▶ Problem requirements
Write out the text lines of all the records below verbatim, and leave the pictures out of your output.

▶ Records supplied
● ● ● ● ● ● ●

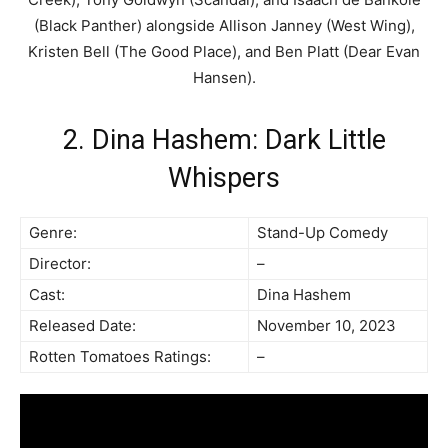
(Black Panther) alongside Allison Janney (West Wing),
Kristen Bell (The Good Place), and Ben Platt (Dear Evan
Hansen).
2. Dina Hashem: Dark Little
Whispers
Genre:
Stand-Up Comedy
Director:
–
Cast:
Dina Hashem
Released Date:
November 10, 2023
Rotten Tomatoes Ratings:
–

● ● ● ● ● ● ●

▶ Task result
(Black Panther) alongside Allison Janney (West Wing),
Kristen Bell (The Good Place), and Ben Platt (Dear Evan
Hansen).
2. Dina Hashem: Dark Little
Whispers
Genre:
Stand-Up Comedy
Director:
–
Cast:
Dina Hashem
Released Date:
November 10, 2023
Rotten Tomatoes Ratings:
–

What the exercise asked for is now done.